Being knowledgeable about CSSMA, and not just frank acidosis, can strengthen clinical practice. There is a growing body of evidence linking CSSMA with various forms of chronic disease. Alkalizing the diet, or supplementing the diet with alkaline minerals, are two measures which have demonstrated positive outcomes in clinical trials addressing CSSMA and related conditions. Given the progressive, worldwide dietary shift toward an acidogenic, Westernized diet, and the potential consequences of CSSMA for health, further research on this condition and the role of alkalization is warranted.
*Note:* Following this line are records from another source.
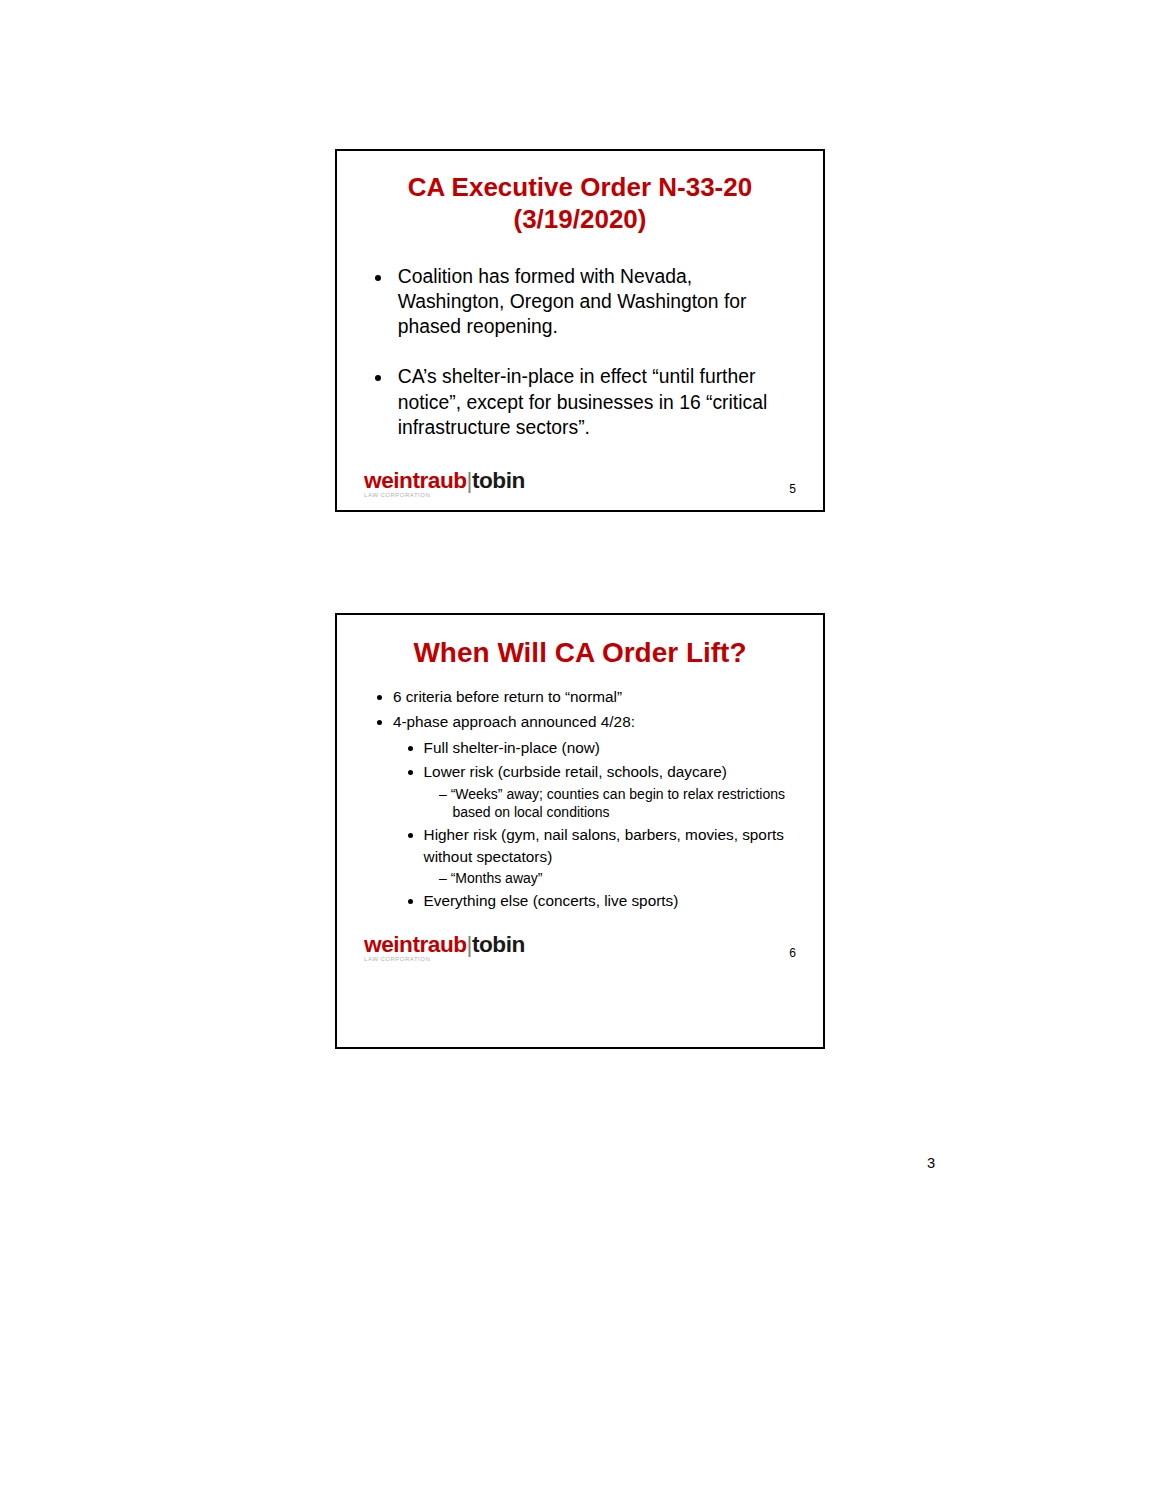CA Executive Order N-33-20
(3/19/2020)
Coalition has formed with Nevada, Washington, Oregon and Washington for phased reopening.
CA’s shelter-in-place in effect “until further notice”, except for businesses in 16 “critical infrastructure sectors”.
weintraub|tobin
LAW CORPORATION
5
When Will CA Order Lift?
6 criteria before return to “normal”
4-phase approach announced 4/28:
Full shelter-in-place (now)
Lower risk (curbside retail, schools, daycare)
– “Weeks” away; counties can begin to relax restrictions based on local conditions
Higher risk (gym, nail salons, barbers, movies, sports without spectators)
– “Months away”
Everything else (concerts, live sports)
weintraub|tobin
LAW CORPORATION
6
3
Prospective, long-term trials, for example, could accurately ascertain the impact of alkalinization. Based on the available evidence, key areas of investigation should include the impact of alkalization on bone and skeletal health, kidney function, and aspects of metabolic and cardiovascular health.